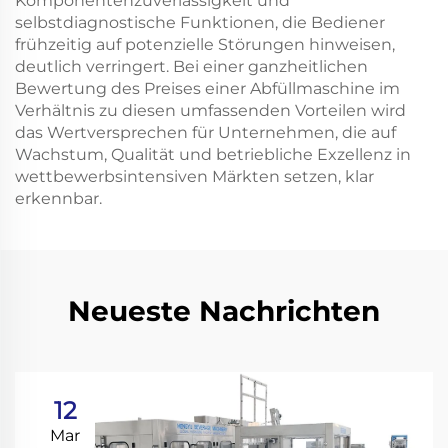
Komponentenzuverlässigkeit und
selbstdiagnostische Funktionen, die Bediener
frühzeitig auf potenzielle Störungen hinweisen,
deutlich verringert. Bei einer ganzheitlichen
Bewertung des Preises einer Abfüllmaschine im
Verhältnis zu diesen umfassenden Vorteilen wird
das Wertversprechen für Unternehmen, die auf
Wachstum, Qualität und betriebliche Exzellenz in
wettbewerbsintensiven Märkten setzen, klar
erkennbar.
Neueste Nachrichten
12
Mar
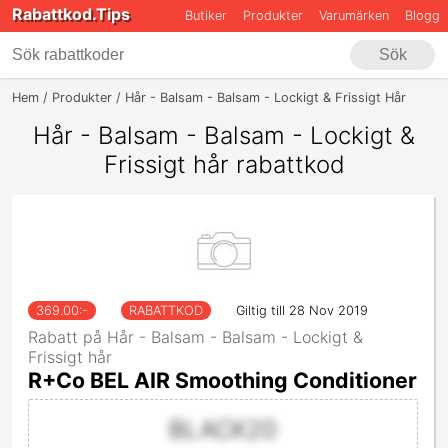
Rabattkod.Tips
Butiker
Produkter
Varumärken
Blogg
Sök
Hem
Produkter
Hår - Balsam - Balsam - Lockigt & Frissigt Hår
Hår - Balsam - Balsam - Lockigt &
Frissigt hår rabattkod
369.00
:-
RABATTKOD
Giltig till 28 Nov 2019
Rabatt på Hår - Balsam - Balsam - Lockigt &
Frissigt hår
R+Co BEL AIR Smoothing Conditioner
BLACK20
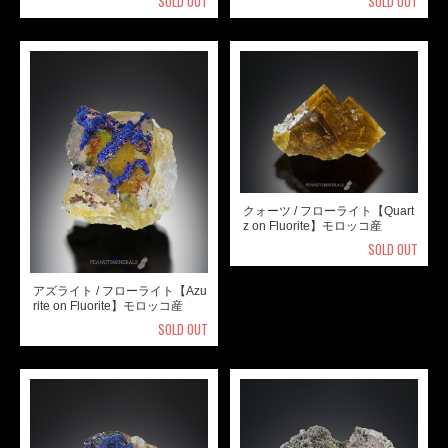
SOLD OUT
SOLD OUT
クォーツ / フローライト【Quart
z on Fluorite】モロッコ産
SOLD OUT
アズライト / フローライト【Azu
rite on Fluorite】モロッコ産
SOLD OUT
★ ★ ★ ★ ★
### Exercise details
Locate each line of the listing above that contains the string "einer", and copy those lines. Case counts, so uppercase and lowercase letters must match.

### Solution for this exercise
deutlich verringert. Bei einer ganzheitlichen
Bewertung des Preises einer Abfüllmaschine im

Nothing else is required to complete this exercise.